Initially, I was skeptical. The book was released in 2018. The space moves so fast, surely the content won’t be relevant in 2022? But I’m so glad I gave it a chance!
“Master Ethereum” is full of extremely helpful context: elliptic curve math, how wallet addresses work, why sha3
instruction is actually keccak256
, the history of the original DAO, and the most famous hacks. It also talks about some projects and aspirations that didn’t find their way to mass adoption.
It’s very accessible and easy to read. I breezed through the content in just a few evenings and it filled many gaps in my understanding of the ecosystem.
I used spent days hanging out on Etherscan, looking into odd contracts. I like picking up interesting tricks and the current dev “meta”. It’s also nice because you can stumble upon some code and wonder “why is it built this way?”
Here’s a list to get started:
WETH — simple and elegant way to wrap Ether in ERC20
Loot — influential NFT project with on-chain storage
Nouns — NFT project, auction and governance
Uniswap v2 — AMM at its finest
OKPC — NFT objects that can do stuff
Watchfaces.World — adaptable, on-chain and looks beautiful
If you are interested in a curated Hall of Fame, subscribe, I might have something for you soon.
Etherscan is great, but not every contract has the source code available. The built-in transaction viewer is fairly limited too. Here are a few tools that you can use today to better understand how things work under the hood:
ABI for unverified contracts: analyzes the bytecode and guesses the functions that are available in the contract. Can give you a good idea of what an unverified contract can do
Ethereum Transaction Viewer: shows a very detailed trace of any transaction (example)
Tenderly: all-around great debugging tool. Tenderly Forks is a way to preview what’s going to happen when you interact with a contract.
Solidity is a high-level programming language that compiles down to a very simple set of EVM instructions.
Yul and bytecode are low-level programming languages. I used to think they are complex and scary. But after diving deeper I was delighted to discover that the EVM is actually very, very simple!

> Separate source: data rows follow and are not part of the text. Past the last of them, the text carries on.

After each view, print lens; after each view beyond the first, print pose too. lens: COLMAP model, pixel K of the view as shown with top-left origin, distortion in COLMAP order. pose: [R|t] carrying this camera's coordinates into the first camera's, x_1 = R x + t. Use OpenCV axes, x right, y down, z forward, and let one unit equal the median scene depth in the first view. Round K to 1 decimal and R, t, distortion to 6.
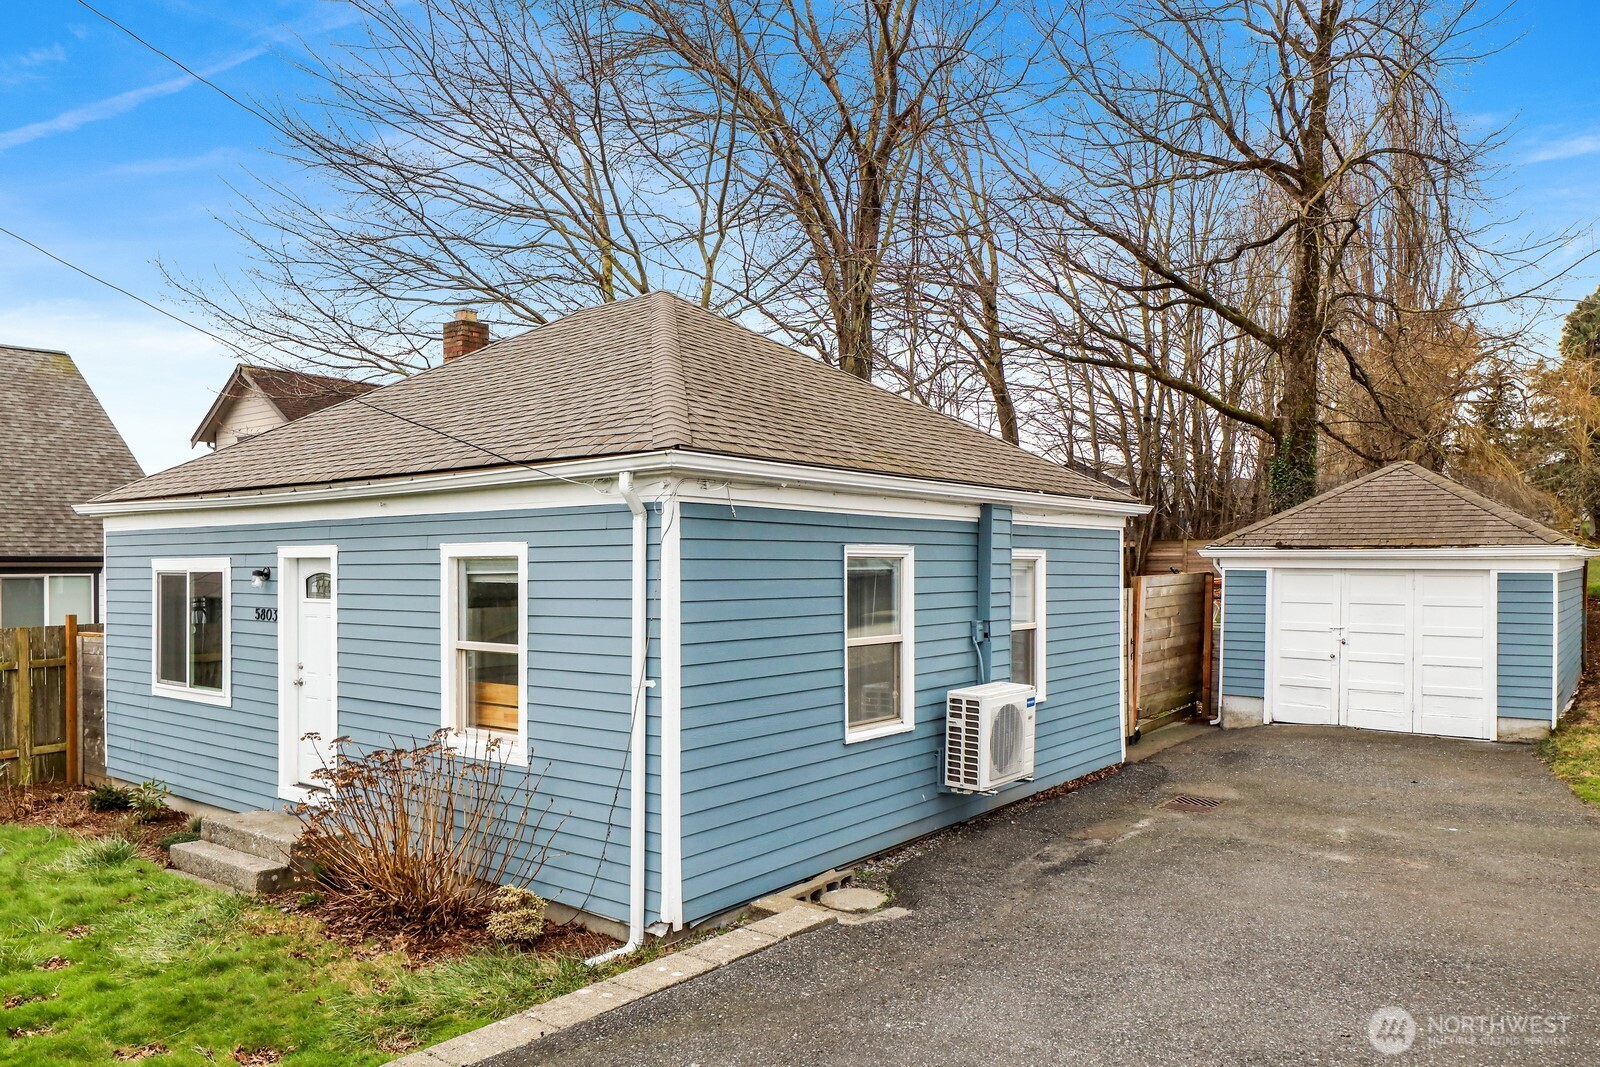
lens RADIAL K [[1136.6, 0, 770.2], [0, 1136.6, 525.6], [0, 0, 1]] dist [0.006148, -0.005827]
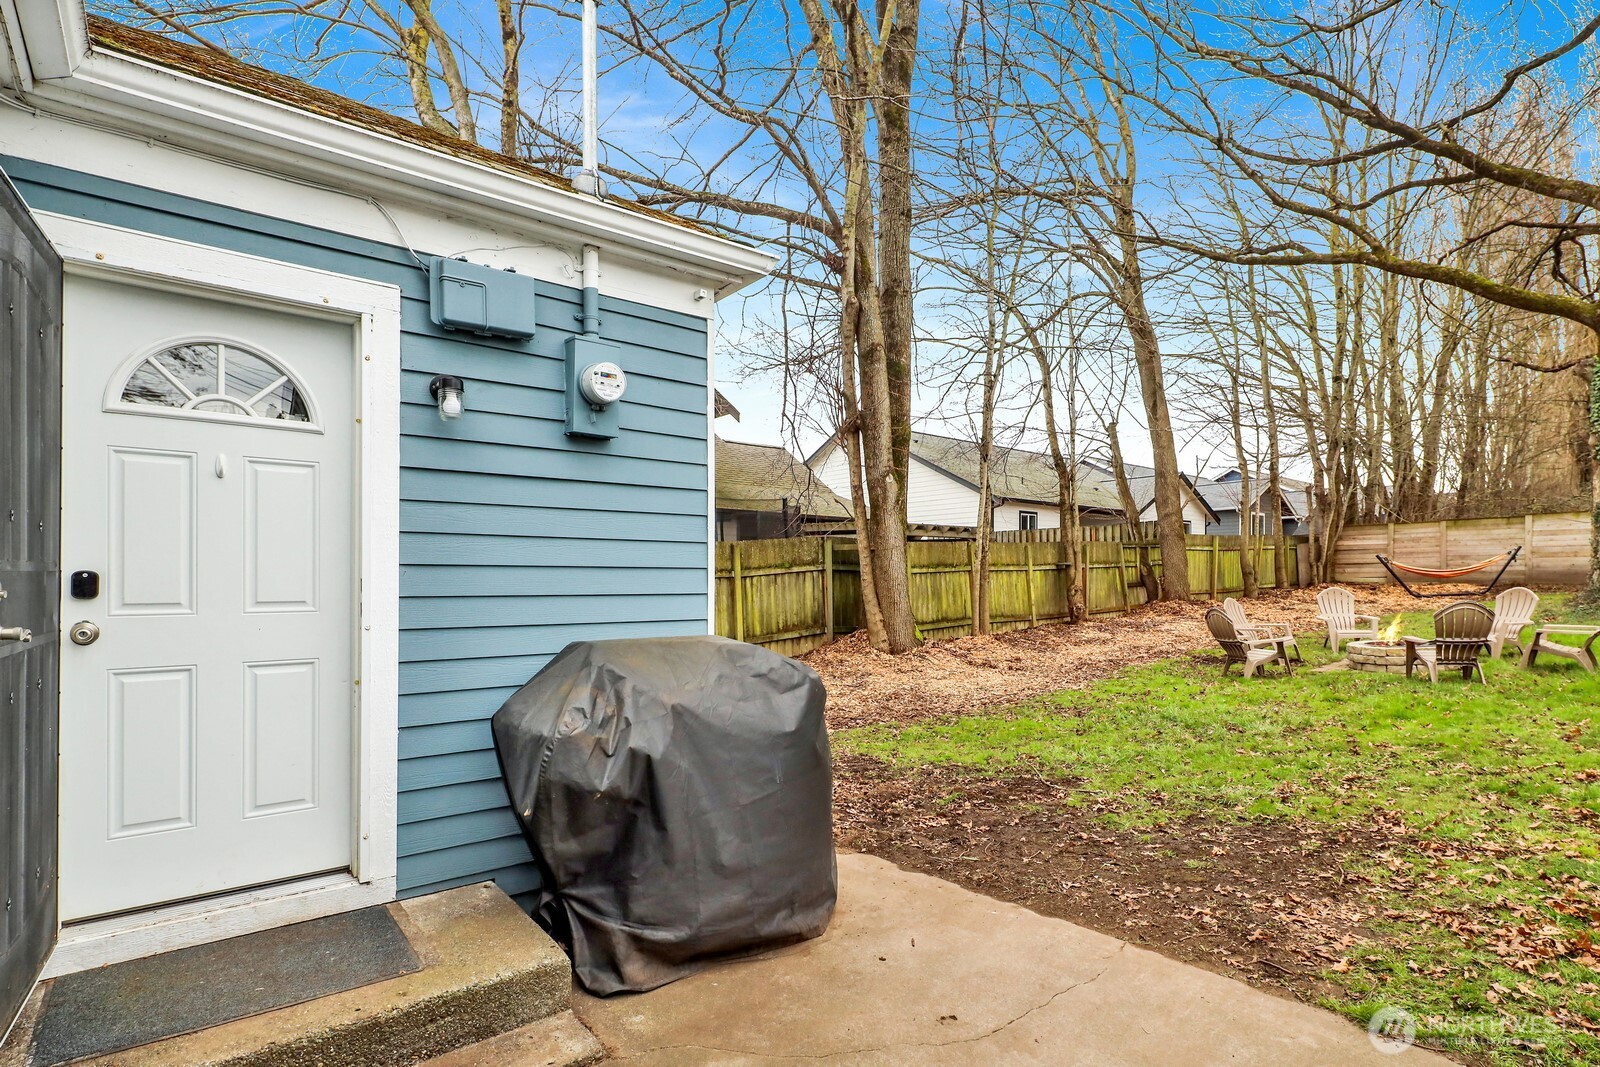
lens RADIAL K [[805.1, 0, 803.2], [0, 805.1, 576.6], [0, 0, 1]] dist [-0.000584, -0.000480]
pose [[0.974395, -0.002253, -0.224830, 0.097359], [0.008012, 0.999663, 0.024706, 0.036068], [0.224698, -0.025875, 0.974085, 0.389963]]
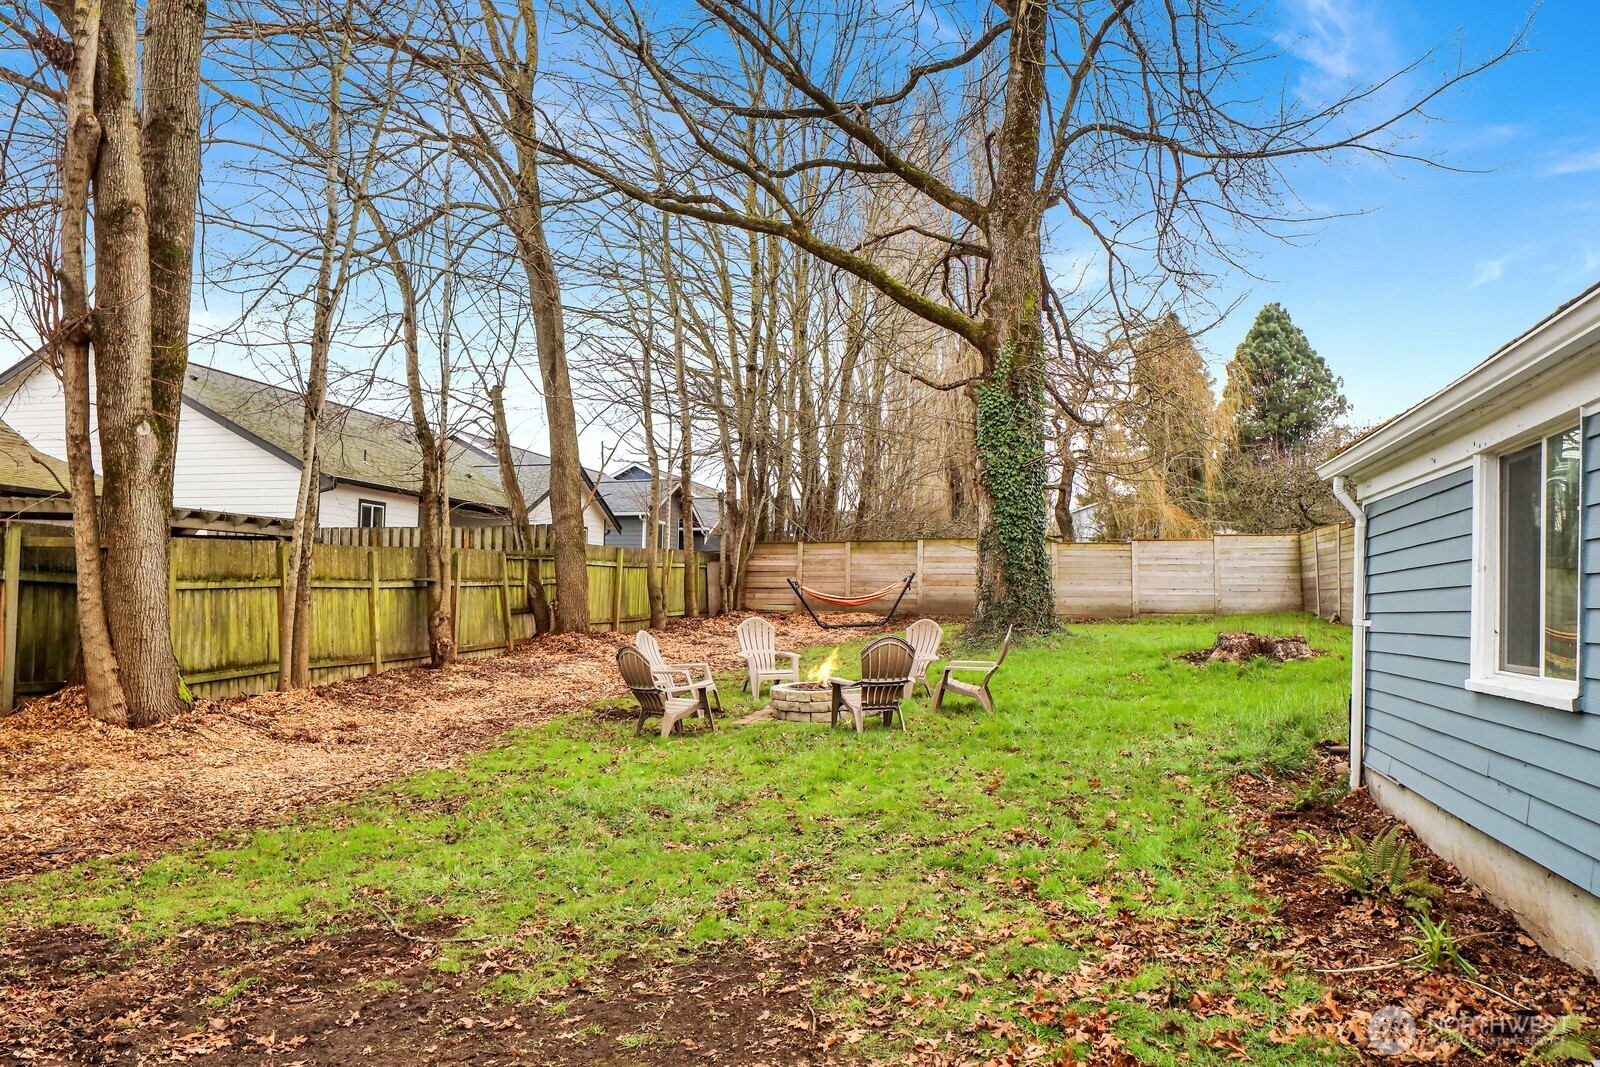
lens RADIAL K [[1136.6, 0, 770.2], [0, 1136.6, 525.6], [0, 0, 1]] dist [0.006148, -0.005827]
pose [[0.925373, 0.038951, 0.377050, 0.095488], [-0.024600, 0.998781, -0.042803, 0.035817], [-0.378258, 0.030333, 0.925203, 0.405927]]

Here’s how you can start learning Yul today:
Inspect ir-optimized Solidity output: forge inspect $CONTRACT ir-optimized
will show you your Solidity code compiled into optimized Yul (before it’s converted to bytecode)
Yul and Assembly is a great, fast-paced overview of Yul’s features
evm.codes is my favorite resource for learning individual opcodes or quickly trying out simple bytecode contracts
If you’d like to learn how EVM works, you might be interested in the new EVM course I’m working on. It’s a very practical path for people who learn through doing. During the course, we’ll implement EVM from scratch (in any programming language of your choice!) You’ll be surprised how elegant and simple it is.

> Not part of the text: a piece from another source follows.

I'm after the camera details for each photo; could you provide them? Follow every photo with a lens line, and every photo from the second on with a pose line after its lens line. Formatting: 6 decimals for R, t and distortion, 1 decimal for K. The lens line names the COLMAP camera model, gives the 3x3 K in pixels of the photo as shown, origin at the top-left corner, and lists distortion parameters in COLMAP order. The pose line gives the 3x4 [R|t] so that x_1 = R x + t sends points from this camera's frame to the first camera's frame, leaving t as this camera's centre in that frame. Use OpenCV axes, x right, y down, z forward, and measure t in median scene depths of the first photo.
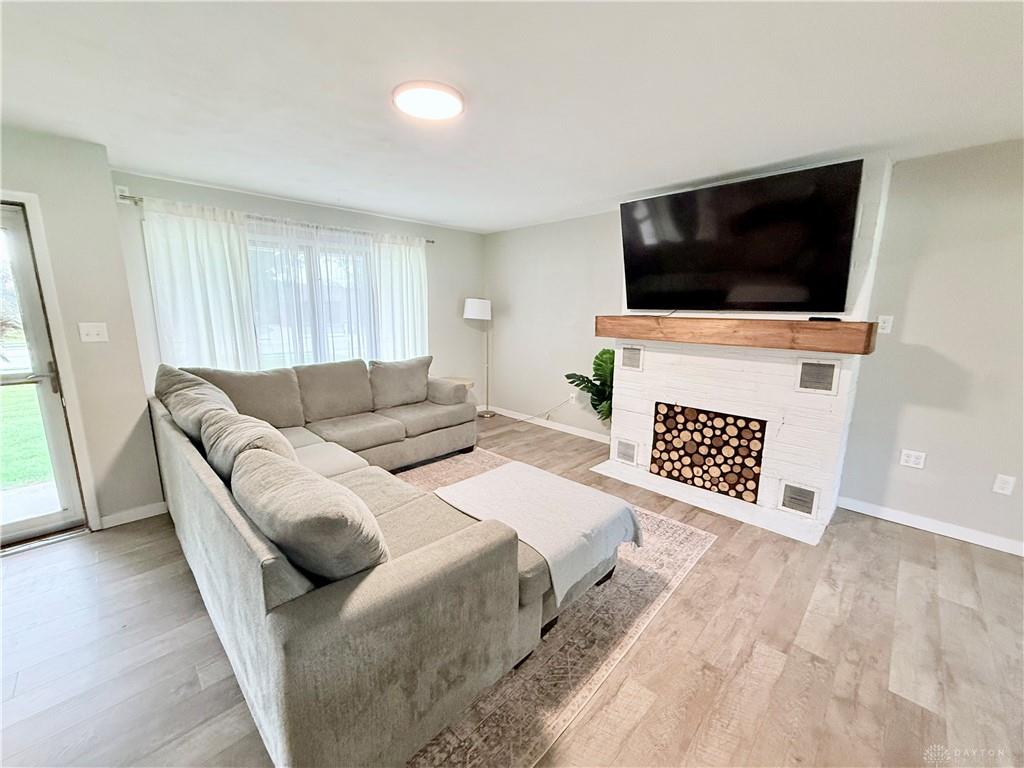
lens RADIAL K [[409.3, 0, 508.4], [0, 409.3, 383.3], [0, 0, 1]] dist [0.000953, -0.000212]
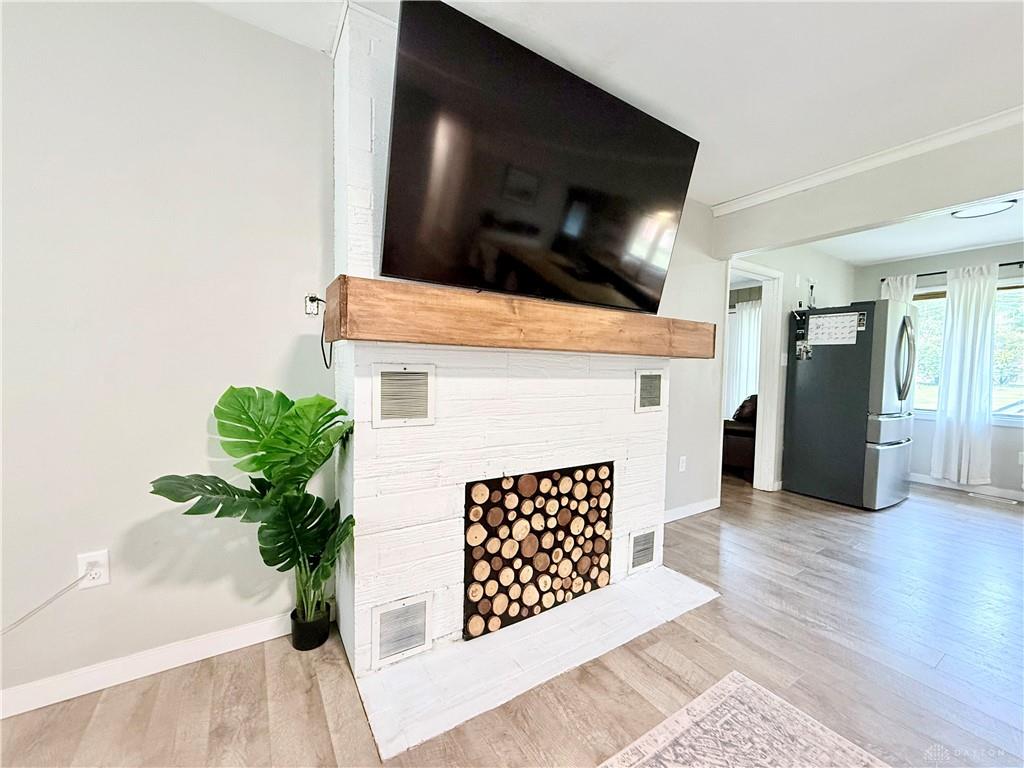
lens RADIAL K [[409.3, 0, 513.5], [0, 409.3, 384.0], [0, 0, 1]] dist [0.000953, -0.000212]
pose [[0.208323, -0.043169, 0.977107, -0.083613], [0.157584, 0.987455, 0.010029, -0.066696], [-0.965282, 0.151887, 0.212512, 0.885618]]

All the latest dev alpha appears on Twitter first.
But don’t follow accounts that already have 100K+ followers. The influencers don’t have the time for deep engineering work. They are in the business of making the existing knowledge more accessible via breakdowns, summaries, advocacy, etc.
If you want to get the latest tech insights, seek out the smartest devs. They tend to keep a low profile and don’t post often, but when they do, it’s really good.
A good place to start is my following list.
Farcaster (“the purple app”) is a new social network that’s gaining a lot of momentum. It’s in closed beta now and requires an invite. It attracted a lot of smart tech-minded people, and the discourse so far is excellent.
A good starting point is Developer DAO or Crypto Devs. Don’t buy tokens or NFTs to get in though.
Try going in and answering some questions.
These DAOs are very large and overwhelming. As you get better with Solidity, you’ll want to seek out smaller, more focused communities of builders, with a higher signal-vs-noise ratio.
I still visit a few channels there a few times a week. Scrolling through the questions gives me ideas for new content or areas I haven’t explored yet.
Nobody can teach you things that you’ll learn by shipping real projects. This is my favorite way of getting better at anything.
Be careful though: don’t aim too high. I’ve met so many people in the space that dreamed up big ideas, so big that shipping them took years. By the end of it they were burned out.
Instead, aim for something small in the area you want to get better at. For example, release a custom limited edition NFT with fewer than 20 items (e.g. Runes of Ethereum, Snow v1).
If you are comfortable, build your project in the open. That means sharing work-in-progress ideas, designs, and code. It can be hard at times, but definitely worth it.